I wonder if it might happen that each cog's write might end up in the LUT of the other cog? That would at least be symmetrical and consistent!
This is how you move HUB <--> LUT
RD/WRLUT is for moving between COG <--> LUT and it has no SETQ/SETQ2 equivalent.
The PTRA/B effects will also be valid for RD/WRLUT in the next silicon.
COG0 & COG1 LUTs may contain different values.
If COG0 has enabled sharing, then when COG1 writes to its LUT, that will be also written to COG0's LUT.
Similarly, if COG1 has enabled sharing, then when COG0 writes to its LUT, that will also be written to COG1's LUT.
There is currently a bug when reading from the same location as writing. This will be fixed in the next silicon. Currently you need to read it twice and compare.

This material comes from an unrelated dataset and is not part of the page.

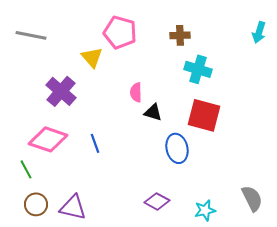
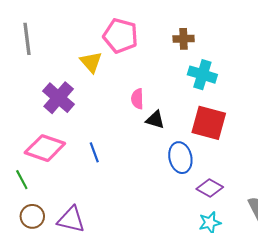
gray line: (31, 35) -> (27, 39), turned 72
purple diamond: (157, 201) -> (210, 188), moved

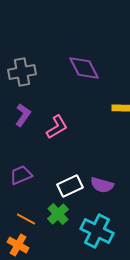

I don't think there is, or will be, any contention protection when both cogs write to the same LUT address.
I'd prefer each cog's LUT to get its own data.

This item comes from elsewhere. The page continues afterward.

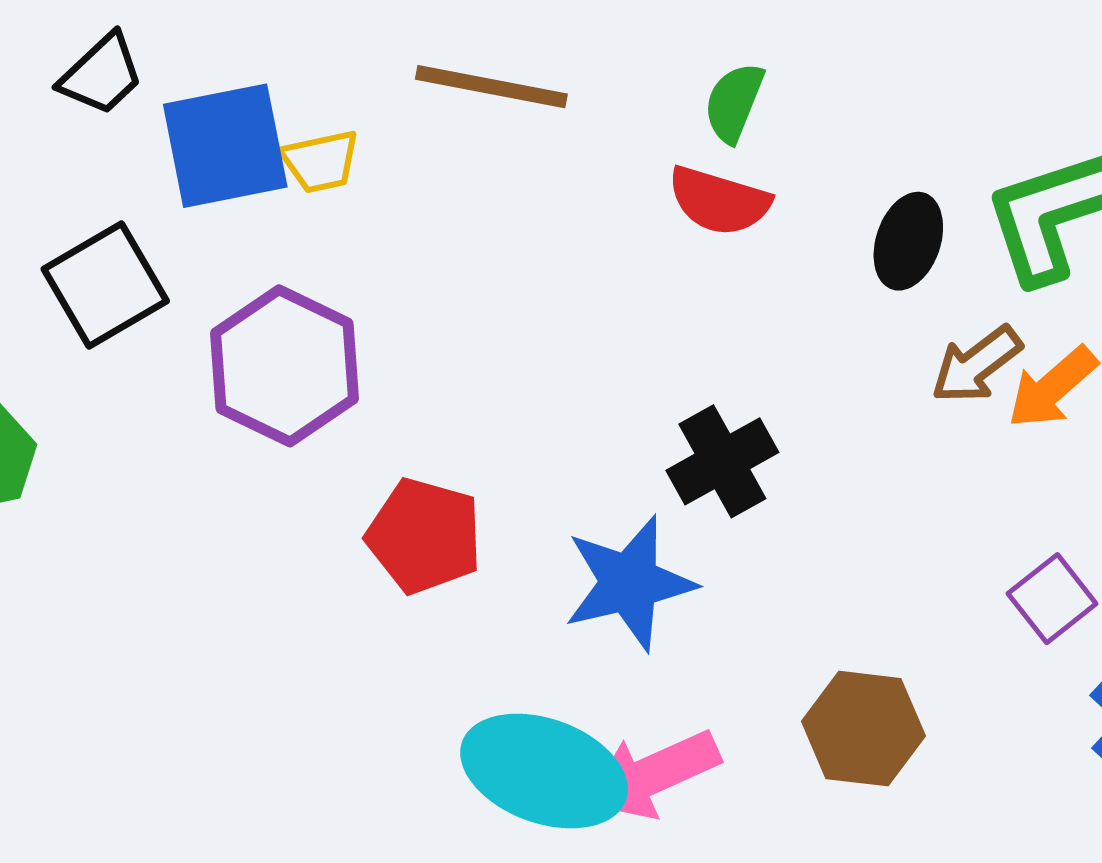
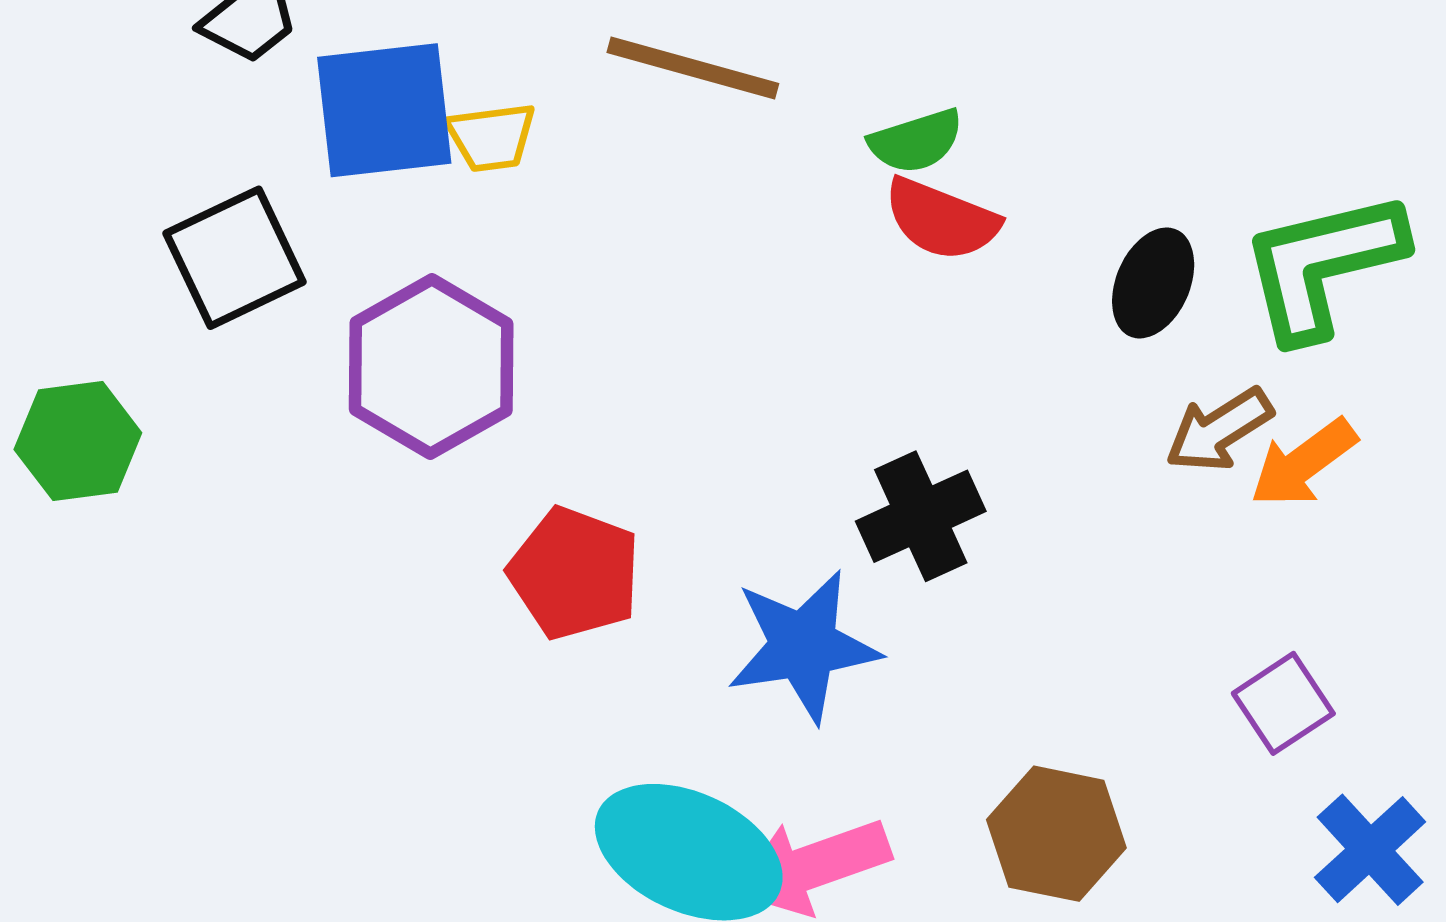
green semicircle: (734, 102) -> (916, 141), moved, turned -134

What happens if there are simultaneous writes to different locations - does or will that work? And can we say for certain yet what will work in the final hardware for different combinations of LUT sharing and simultaneous reading and writing?
Yes, Chip has it implemented in the FPGA. I've tested it. The read data corruption no longer occurs.
A little difficult to prove given the somewhat unknown nature of coordinating two cogs but, supposedly, the reading cog receives the new data being written by the writing cog. This will be done with extra mux circuit to copy around the RAM when the two accesses coincide.